For her part, however, Ms. Quinn occasionally lets her bitch tap run so hard that the basin overflows. On March 25, she miffed some colleagues at a ceremony in memory of Bella Abzug, the late and sainted former Council member from the Upper West Side. At the event, on the second floor of City Hall, members paid respects to Abzug. But Ms. Quinn distinguished herself by neglecting to mention Abzug’s name. And at one point, she startled some present by describing her new job: “I like to think of it as being a professional pain in the ass on the taxpayer’s dollar.”

“It was completely, outrageously inappropriate for a service like that,” recalled Abzug’s daughter, Liz Abzug, a lesbian activist who backed a Quinn opponent for Council. “She says the most insane things.”

“I in no way meant a slight to her mother,” Ms. Quinn responded. “I started talking and I didn’t think it through … I was really upset by that.”

Ms. Quinn, who grew up in Glen Cove, L.I., has an interesting political lineage of her own. Her mother, who died of breast cancer when Ms. Quinn was 16, was a social worker for a Catholic charity, and her father was a union shop steward and devotee of Franklin Delano Roosevelt. In an early brush with City Hall, one of Ms. Quinn’s grandfathers was a Fire Department battalion chief who occasionally drove Fiorello La Guardia to fires, which the former Mayor, a Republican, enjoyed as a spectator.

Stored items
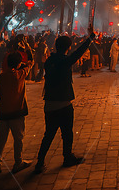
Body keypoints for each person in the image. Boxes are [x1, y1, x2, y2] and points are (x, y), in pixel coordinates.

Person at [34, 31, 96, 174]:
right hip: (63, 103)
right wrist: (90, 39)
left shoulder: (50, 61)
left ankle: (40, 161)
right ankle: (67, 157)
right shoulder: (64, 61)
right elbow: (78, 53)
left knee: (48, 134)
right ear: (68, 47)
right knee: (67, 133)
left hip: (49, 103)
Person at [0, 52, 33, 175]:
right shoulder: (20, 74)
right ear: (18, 63)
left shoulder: (2, 76)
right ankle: (18, 162)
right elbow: (30, 64)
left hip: (3, 112)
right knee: (18, 138)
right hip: (17, 111)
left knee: (0, 140)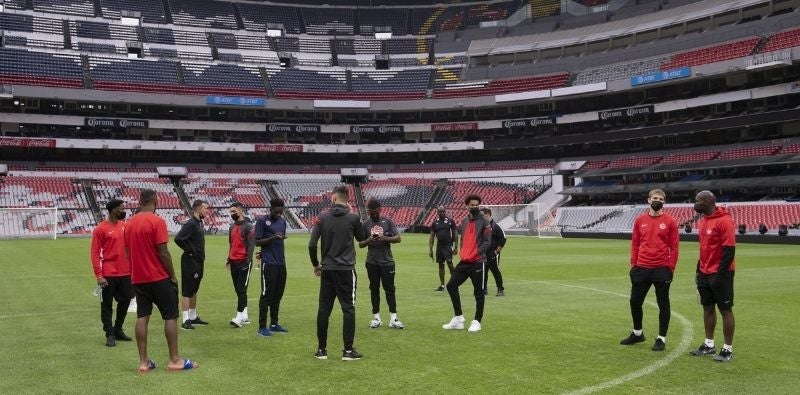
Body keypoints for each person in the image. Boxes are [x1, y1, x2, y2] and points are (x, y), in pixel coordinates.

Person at [124, 189, 196, 373]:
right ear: (155, 200)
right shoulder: (157, 221)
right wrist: (172, 275)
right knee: (170, 315)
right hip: (158, 277)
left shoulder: (129, 223)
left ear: (140, 201)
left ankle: (143, 362)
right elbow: (163, 252)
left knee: (142, 316)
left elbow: (127, 252)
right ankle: (174, 360)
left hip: (138, 278)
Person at [309, 186, 368, 360]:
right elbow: (362, 238)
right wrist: (354, 216)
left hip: (327, 269)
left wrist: (316, 264)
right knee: (348, 309)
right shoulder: (353, 217)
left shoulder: (322, 217)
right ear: (347, 199)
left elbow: (312, 244)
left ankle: (322, 350)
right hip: (346, 270)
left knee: (324, 309)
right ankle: (348, 351)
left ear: (333, 198)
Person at [619, 189, 679, 352]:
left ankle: (661, 338)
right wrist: (634, 265)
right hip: (641, 268)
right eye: (654, 198)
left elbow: (674, 248)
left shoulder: (670, 222)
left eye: (660, 198)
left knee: (663, 304)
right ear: (648, 200)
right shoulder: (640, 220)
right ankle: (638, 333)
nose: (657, 200)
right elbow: (635, 244)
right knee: (634, 301)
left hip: (661, 269)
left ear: (664, 202)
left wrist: (670, 268)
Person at [689, 190, 736, 362]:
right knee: (707, 307)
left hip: (721, 274)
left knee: (725, 310)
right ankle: (709, 345)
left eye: (698, 201)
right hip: (704, 272)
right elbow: (704, 249)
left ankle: (727, 349)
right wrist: (698, 270)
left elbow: (729, 250)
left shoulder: (724, 221)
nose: (695, 204)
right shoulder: (703, 222)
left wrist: (720, 275)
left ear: (708, 202)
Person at [442, 194, 492, 333]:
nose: (475, 207)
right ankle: (458, 319)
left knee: (478, 292)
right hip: (465, 261)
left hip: (478, 261)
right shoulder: (464, 221)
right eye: (472, 204)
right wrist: (464, 252)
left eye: (477, 204)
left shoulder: (484, 221)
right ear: (467, 205)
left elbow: (488, 241)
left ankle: (477, 321)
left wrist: (476, 252)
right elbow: (463, 239)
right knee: (451, 286)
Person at [90, 198, 133, 347]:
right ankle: (109, 334)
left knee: (126, 300)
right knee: (107, 305)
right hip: (108, 273)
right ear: (113, 209)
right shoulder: (100, 229)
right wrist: (99, 275)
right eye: (121, 208)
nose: (123, 211)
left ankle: (118, 329)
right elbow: (95, 253)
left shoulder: (124, 226)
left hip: (126, 272)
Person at [359, 198, 404, 330]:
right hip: (372, 261)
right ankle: (376, 318)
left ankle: (393, 318)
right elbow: (361, 244)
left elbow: (398, 238)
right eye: (370, 212)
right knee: (374, 289)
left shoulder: (388, 221)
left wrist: (384, 238)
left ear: (380, 210)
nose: (372, 215)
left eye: (374, 212)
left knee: (390, 289)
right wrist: (370, 239)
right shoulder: (365, 224)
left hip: (387, 261)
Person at [255, 198, 290, 337]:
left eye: (281, 212)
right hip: (269, 264)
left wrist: (278, 238)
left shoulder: (282, 221)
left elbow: (279, 238)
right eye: (277, 212)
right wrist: (273, 238)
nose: (279, 214)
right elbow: (257, 242)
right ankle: (262, 327)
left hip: (281, 263)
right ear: (271, 209)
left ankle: (274, 324)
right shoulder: (262, 221)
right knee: (266, 295)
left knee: (277, 295)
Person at [174, 199, 209, 331]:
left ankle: (193, 317)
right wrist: (190, 251)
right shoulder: (191, 224)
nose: (207, 211)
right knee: (187, 291)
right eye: (205, 208)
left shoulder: (199, 223)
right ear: (199, 209)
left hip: (198, 261)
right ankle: (185, 320)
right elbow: (178, 239)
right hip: (190, 262)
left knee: (194, 289)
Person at [227, 202, 255, 328]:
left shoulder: (249, 227)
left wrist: (247, 262)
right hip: (233, 262)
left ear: (240, 211)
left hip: (244, 262)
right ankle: (245, 317)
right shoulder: (231, 227)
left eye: (234, 211)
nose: (232, 214)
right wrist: (228, 258)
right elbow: (231, 244)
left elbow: (251, 246)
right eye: (231, 212)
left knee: (241, 290)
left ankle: (238, 318)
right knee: (238, 290)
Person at [429, 206, 458, 291]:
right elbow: (432, 236)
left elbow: (455, 234)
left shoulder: (450, 221)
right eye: (440, 212)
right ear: (437, 213)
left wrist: (456, 246)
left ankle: (455, 284)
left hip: (448, 245)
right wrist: (430, 249)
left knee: (450, 264)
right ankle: (442, 286)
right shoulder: (435, 223)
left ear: (445, 212)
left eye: (443, 211)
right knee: (441, 265)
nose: (442, 213)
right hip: (439, 246)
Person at [480, 208, 507, 297]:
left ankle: (500, 289)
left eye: (483, 215)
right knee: (484, 271)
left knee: (495, 270)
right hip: (484, 253)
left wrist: (496, 251)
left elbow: (503, 239)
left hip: (493, 253)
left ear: (488, 214)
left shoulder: (496, 226)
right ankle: (484, 290)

EXERCISES
1. List every person named in the passage about Ms. Quinn.
2. According to the passage about Ms. Quinn, what was her mother's job?

ANSWERS TO THE PROBLEMS
1. Ms. Quinn, Bella Abzug, Liz Abzug, Franklin Delano Roosevelt, Fiorello La Guardia

2. She was a social worker for a Catholic charity.